Physicians in North America routinely advise men over 40 years old and women over 45 years old to check their cholesterol levels every five years. This advice is based upon the recommendation of the National Cholesterol Education Program (NCEP) Adult Treatment Panel III (ATP III) guidelines for managing patients with elevated cholesterol levels. That includes, in particular, high LDL cholesterol, a major cause of coronary heart disease or heart attacks.
The ATP III guidelines consist of nine steps. I’ll start them off here and continue them in the next two articles.
STEP 1: Determine cholesterol levels after a nine- to 12-hour fast. (All numbers represent milligrams per deciliter.)

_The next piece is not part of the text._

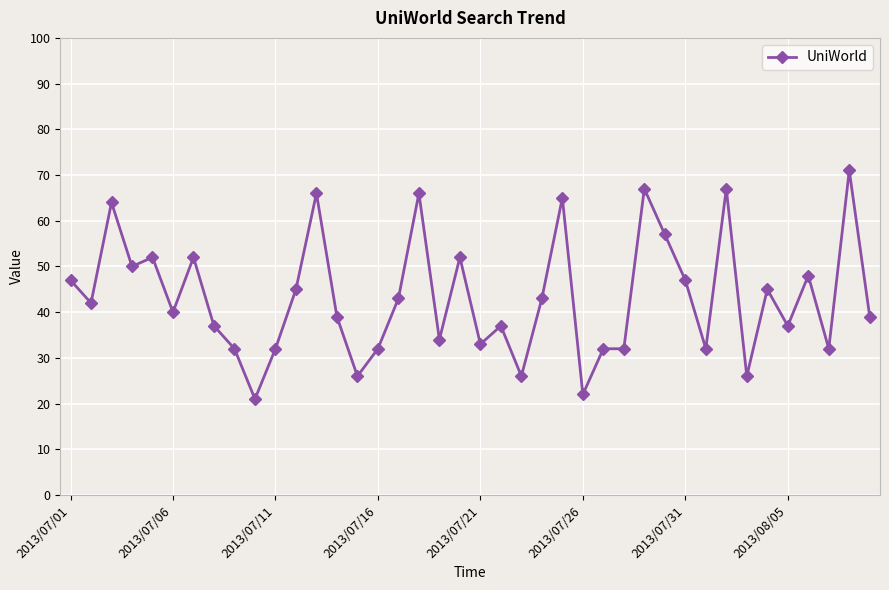

True or false: there are more than 2 points higher than both neighbors.

True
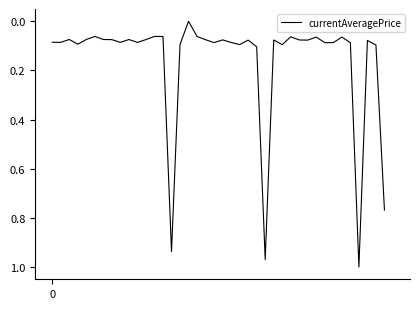

How many points are higher than both their immediate neighbors (excluding endpoints)?

12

For LDL cholesterol, the optimal range is below 100, while 100-129 is near optimal, 130-159 is borderline high, 160-189 is officially “high,” and anything over 190 is very high.
For total cholesterol, below 200 is desirable, 200-239 is borderline high, and over 240 is high.
For the good HDL cholesterol, below 40 is considered low and over 60 is high.
STEP 2: Identify if there is atherosclerotic disease, meaning you are at high risk for coronary heart disease (CHD).This includes having symptoms of carotid artery disease, peripheral arterial disease, or abdominal aortic aneurysm. Essentially, doctors will run tests to see if the flow of blood through your arteries is at all at risk.